Caching

Caching stores copies of data closer to where it's needed, trading storage for speed. A well-placed cache can reduce response times by orders of magnitude and shield backend systems from load they don't need to handle.

Core Patterns

Cache-aside (also called lazy loading) is the most common pattern. The application checks the cache first. On a miss, it fetches from the source, stores the result in the cache, and returns it. The application controls all reads and writes, which makes the pattern straightforward to reason about.

Read-through moves the fetching logic into the cache layer itself. The application always reads from the cache, and the cache is responsible for populating itself on a miss. This simplifies application code but requires a cache that supports this behavior natively.
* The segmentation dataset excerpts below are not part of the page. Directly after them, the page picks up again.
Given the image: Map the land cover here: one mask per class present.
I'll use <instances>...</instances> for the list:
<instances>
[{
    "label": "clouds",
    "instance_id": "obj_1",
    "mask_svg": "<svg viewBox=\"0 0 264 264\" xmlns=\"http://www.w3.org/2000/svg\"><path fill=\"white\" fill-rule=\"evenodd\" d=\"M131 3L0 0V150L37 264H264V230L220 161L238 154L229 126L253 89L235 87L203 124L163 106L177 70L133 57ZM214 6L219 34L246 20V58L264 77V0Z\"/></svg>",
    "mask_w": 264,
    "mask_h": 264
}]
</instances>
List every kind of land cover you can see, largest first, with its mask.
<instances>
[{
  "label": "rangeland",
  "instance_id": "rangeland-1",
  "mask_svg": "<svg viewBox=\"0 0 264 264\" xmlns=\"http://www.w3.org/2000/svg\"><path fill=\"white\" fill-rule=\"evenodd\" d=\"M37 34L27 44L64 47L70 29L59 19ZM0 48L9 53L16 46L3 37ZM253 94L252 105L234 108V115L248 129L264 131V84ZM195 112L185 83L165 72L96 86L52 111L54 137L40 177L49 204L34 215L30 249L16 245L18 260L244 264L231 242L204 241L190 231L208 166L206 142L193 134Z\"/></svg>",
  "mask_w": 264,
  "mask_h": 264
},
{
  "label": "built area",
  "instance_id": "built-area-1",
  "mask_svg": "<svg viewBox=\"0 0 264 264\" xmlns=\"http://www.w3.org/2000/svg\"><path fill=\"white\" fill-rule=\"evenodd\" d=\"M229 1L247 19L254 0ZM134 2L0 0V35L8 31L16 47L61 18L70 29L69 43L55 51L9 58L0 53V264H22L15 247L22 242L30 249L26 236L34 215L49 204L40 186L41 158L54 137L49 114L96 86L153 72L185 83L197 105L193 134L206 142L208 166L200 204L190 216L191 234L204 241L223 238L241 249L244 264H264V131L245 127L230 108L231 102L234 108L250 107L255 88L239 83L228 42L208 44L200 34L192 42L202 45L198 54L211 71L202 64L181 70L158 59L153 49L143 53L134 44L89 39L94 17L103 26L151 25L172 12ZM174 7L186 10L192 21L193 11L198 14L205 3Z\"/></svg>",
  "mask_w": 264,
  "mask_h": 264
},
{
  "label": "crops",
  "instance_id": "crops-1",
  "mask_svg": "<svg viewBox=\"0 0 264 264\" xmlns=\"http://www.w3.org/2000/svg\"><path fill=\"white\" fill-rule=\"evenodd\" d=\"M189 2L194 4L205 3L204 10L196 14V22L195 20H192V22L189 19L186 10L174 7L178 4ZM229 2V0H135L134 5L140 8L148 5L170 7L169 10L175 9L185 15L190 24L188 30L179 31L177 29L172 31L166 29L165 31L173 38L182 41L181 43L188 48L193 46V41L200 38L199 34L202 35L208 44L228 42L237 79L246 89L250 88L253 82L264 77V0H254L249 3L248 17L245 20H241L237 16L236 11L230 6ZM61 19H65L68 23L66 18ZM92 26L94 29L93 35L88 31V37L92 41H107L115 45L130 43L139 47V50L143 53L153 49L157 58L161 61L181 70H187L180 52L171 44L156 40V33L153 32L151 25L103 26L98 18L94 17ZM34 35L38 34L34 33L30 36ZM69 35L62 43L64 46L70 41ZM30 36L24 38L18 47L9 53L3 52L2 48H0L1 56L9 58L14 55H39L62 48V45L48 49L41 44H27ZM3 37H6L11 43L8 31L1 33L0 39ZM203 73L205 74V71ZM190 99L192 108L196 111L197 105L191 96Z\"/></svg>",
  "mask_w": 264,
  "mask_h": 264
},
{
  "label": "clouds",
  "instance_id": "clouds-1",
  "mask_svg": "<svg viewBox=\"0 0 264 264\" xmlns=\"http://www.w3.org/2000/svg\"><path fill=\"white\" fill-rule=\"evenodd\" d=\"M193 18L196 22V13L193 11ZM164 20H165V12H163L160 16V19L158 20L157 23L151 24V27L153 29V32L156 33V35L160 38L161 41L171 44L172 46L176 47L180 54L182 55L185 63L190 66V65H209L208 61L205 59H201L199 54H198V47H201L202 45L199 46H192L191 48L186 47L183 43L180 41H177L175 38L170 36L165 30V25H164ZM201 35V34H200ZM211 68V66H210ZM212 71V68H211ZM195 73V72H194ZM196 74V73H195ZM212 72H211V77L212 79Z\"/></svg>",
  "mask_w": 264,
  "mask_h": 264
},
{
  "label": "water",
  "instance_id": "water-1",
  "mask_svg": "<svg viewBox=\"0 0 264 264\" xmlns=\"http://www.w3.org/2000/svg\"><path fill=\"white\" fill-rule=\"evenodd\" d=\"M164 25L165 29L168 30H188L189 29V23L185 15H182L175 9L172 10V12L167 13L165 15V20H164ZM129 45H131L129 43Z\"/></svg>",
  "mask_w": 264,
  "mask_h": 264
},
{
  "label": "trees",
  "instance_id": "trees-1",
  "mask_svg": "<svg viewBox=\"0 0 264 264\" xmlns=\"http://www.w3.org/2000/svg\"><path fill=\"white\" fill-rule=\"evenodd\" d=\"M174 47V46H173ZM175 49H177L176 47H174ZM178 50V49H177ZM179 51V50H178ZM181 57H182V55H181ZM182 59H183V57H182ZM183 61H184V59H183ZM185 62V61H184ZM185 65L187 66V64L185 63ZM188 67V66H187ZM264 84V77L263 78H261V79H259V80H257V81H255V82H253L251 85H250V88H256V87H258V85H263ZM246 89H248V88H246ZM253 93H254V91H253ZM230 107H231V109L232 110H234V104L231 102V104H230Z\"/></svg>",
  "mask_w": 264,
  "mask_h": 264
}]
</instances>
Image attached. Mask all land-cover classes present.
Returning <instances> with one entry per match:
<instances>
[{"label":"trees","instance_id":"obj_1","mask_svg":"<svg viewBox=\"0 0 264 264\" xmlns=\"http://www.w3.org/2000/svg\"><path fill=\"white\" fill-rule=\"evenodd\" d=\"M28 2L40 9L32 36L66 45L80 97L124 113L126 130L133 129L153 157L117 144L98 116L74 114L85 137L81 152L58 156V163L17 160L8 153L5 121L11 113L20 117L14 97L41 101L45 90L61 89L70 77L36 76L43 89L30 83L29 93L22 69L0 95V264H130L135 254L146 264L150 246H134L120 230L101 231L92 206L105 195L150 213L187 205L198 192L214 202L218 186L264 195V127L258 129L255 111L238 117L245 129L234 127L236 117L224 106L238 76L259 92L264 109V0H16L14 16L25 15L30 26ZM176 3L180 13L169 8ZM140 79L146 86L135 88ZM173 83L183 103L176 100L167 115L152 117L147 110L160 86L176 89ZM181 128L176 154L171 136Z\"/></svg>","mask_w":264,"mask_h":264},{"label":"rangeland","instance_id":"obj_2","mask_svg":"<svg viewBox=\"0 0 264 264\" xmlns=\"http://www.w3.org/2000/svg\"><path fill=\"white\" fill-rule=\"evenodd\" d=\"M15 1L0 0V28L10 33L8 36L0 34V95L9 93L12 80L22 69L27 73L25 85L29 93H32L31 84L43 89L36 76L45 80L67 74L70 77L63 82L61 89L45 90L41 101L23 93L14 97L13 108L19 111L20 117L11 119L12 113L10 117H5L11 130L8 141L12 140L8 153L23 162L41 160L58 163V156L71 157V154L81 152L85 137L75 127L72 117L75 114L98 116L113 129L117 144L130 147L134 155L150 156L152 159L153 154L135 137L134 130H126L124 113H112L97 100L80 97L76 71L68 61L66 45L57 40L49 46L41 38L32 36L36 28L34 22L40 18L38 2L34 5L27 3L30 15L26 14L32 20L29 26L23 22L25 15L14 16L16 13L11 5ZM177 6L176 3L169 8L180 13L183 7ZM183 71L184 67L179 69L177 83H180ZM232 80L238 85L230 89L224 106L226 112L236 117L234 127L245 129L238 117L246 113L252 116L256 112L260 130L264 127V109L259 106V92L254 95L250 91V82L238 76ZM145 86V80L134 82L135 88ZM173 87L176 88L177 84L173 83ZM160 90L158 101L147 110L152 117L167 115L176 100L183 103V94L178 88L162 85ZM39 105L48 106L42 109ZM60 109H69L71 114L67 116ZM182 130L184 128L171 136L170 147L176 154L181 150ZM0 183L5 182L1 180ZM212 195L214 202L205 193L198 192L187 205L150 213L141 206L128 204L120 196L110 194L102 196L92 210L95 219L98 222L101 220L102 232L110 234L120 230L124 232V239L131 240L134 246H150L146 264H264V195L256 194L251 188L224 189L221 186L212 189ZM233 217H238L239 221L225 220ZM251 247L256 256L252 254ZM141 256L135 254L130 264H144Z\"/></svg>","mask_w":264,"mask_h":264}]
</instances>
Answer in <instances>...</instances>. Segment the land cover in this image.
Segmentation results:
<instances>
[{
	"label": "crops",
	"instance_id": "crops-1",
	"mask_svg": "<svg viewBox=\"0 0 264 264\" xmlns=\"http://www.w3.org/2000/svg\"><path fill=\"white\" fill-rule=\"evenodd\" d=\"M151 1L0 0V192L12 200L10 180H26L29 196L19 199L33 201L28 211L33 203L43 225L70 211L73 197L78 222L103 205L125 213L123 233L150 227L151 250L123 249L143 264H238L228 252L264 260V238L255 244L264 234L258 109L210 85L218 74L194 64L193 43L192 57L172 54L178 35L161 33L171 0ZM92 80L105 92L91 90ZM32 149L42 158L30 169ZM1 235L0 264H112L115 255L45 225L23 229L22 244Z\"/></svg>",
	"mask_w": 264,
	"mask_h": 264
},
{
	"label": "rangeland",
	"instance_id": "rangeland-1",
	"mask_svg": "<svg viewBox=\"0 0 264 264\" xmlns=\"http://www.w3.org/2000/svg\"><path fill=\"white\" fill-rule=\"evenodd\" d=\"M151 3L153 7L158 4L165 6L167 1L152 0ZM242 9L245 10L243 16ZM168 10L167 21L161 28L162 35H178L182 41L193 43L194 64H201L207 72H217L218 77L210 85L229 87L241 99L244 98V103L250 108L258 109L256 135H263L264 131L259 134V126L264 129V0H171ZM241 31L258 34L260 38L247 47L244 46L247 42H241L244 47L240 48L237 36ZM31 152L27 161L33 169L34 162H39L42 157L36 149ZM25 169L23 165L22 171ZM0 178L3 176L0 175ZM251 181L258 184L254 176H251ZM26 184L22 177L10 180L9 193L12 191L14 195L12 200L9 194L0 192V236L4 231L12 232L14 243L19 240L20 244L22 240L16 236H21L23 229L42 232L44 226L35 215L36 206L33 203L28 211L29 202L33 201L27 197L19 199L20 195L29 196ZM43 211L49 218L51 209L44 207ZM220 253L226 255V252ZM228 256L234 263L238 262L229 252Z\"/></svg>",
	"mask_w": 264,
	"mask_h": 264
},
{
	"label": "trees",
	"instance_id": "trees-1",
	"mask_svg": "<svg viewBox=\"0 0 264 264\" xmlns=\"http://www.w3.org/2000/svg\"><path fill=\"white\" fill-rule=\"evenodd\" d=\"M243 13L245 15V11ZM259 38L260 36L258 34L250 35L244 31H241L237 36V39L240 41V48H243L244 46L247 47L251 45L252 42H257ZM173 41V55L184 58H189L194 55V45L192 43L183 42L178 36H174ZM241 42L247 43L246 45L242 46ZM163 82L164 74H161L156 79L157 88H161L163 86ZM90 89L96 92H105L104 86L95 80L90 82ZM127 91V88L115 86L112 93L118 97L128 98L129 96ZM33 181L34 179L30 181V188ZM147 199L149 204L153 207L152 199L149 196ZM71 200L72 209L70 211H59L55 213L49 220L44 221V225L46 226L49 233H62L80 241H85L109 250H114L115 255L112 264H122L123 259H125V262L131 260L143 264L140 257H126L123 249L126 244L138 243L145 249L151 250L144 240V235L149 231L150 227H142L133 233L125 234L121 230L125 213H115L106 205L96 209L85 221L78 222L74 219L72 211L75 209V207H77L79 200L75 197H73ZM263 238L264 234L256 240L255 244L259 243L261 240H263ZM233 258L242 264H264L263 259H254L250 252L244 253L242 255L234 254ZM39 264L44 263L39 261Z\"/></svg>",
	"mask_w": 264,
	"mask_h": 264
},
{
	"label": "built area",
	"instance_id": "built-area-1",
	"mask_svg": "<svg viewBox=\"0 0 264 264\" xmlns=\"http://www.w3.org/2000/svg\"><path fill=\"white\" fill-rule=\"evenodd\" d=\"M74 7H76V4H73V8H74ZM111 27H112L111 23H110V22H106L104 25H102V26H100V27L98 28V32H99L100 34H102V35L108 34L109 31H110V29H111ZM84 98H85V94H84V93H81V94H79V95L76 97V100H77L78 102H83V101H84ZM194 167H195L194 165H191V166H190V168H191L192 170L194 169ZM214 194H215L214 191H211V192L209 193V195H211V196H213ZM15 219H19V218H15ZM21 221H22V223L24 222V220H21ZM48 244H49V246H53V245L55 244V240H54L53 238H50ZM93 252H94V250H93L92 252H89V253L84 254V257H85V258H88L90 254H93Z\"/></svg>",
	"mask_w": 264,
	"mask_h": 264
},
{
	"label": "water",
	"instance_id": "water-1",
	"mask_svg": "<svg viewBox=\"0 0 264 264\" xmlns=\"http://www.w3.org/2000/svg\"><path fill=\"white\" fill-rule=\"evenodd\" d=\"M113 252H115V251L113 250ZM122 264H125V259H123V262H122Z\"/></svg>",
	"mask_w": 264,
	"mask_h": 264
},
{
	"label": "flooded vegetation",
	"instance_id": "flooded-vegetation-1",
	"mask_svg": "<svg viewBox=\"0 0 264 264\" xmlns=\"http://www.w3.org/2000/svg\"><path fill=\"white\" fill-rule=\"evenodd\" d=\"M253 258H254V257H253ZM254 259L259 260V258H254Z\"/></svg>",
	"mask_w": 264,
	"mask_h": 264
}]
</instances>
Write-through writes data to both the cache and the backing store in the same operation. This keeps the cache consistent at the cost of higher write latency — every write must complete in two places before it's acknowledged.

Write-behind (write-back) writes to the cache immediately and asynchronously flushes to the backing store. This is faster for writes but introduces a window where data exists only in the cache. If the cache fails before flushing, that data is lost.

Invalidation

Cache invalidation is famously difficult because it's a distributed consistency problem. The main strategies:

Time-based expiration (TTL) is the simplest. Data expires after a fixed duration. It doesn't guarantee freshness, but it bounds staleness. Suitable when slightly outdated data is acceptable.

Event-driven invalidation purges or updates cache entries when the underlying data changes. More precise than TTL but requires your system to reliably propagate change events — which often means a message queue or pub/sub layer.

Version-based invalidation attaches a version identifier to cached data. When the source data changes, the version increments, and old cache entries become naturally stale. This works well for immutable assets and API responses.

Where Caching Lives

Application-level caches live inside your service process. An in-memory map or LRU cache avoids network round trips entirely — the fastest cache is the one you don't have to call over the network. The tradeoff is that each instance maintains its own copy, and cache entries don't survive process restarts.

External caches like Redis sit between your application and its backing store as a shared service. Every instance reads from and writes to the same cache, which eliminates duplication and survives restarts. Redis supports strings, hashes, lists, sets, and sorted sets — which makes it useful beyond simple key-value caching. Expiration is built in at the key level. For high availability, Redis supports replication with automatic failover (via Sentinel) and horizontal partitioning (via Cluster mode).

HTTP caching happens at the edge — in browsers, CDNs, and reverse proxies like caddy. The Cache-Control header tells intermediaries how long a response can be reused. This offloads traffic before it reaches your application at all, but it only works for responses that are safe to share across users.

Things That Go Wrong

Cache stampede occurs when a popular cache entry expires and many concurrent requests simultaneously hit the backing store to repopulate it. Mitigation techniques include locking (only one request fetches while others wait) and staggered TTLs.

Stale data is the perennial tradeoff. Every caching strategy makes a bet about how long data remains valid. The right TTL depends on your tolerance for staleness and the cost of a cache miss. There is no universal answer — only a tradeoff appropriate to your use case.

Cold start happens when a cache is empty — after a restart, a deployment, or a new instance joining the pool. Every request is a miss, and the backing store takes the full load until the cache warms up. For critical paths, consider pre-warming the cache at startup with the most frequently accessed keys.

CPU Caches

Everything above describes caching at the software level — Redis, HTTP headers, in-memory maps. But the concept originates in hardware, and it's worth understanding the distinction.

Modern CPUs don't read from main memory directly. Between the processor and RAM sits a hierarchy of small, fast caches — L1, L2, and L3 — that store recently accessed data and instructions. L1 is the smallest and fastest (a few nanoseconds), L3 is larger but slower, and main memory is slower still by an order of magnitude. When the CPU needs data that's already in cache, it gets it almost instantly. When it's not — a cache miss — the processor stalls while it fetches from a slower level.

For the vast majority of application development, you never think about this. The CPU manages its caches transparently, and the performance difference is invisible behind the much larger costs of network calls, database queries, and disk I/O.

It starts to matter when you're processing large volumes of data in tight loops — parsing millions of rows, running numerical computations, or iterating over large data structures. In these cases, data locality becomes significant. Accessing memory sequentially (walking an array from start to end) is dramatically faster than jumping to random locations, because sequential access lets the CPU prefetch the next cache line before you need it. A linked list that scatters nodes across the heap defeats this prefetching — every pointer dereference is potentially a cache miss.

The practical takeaway: when performance matters at the data-processing level, prefer contiguous data structures (arrays, slices) over pointer-heavy ones (linked lists, trees of individually allocated nodes). This isn't premature optimization advice for typical application code — it's relevant when profiling reveals that memory access patterns are the bottleneck, which happens most often in data pipelines, parsers, and compute-intensive inner loops.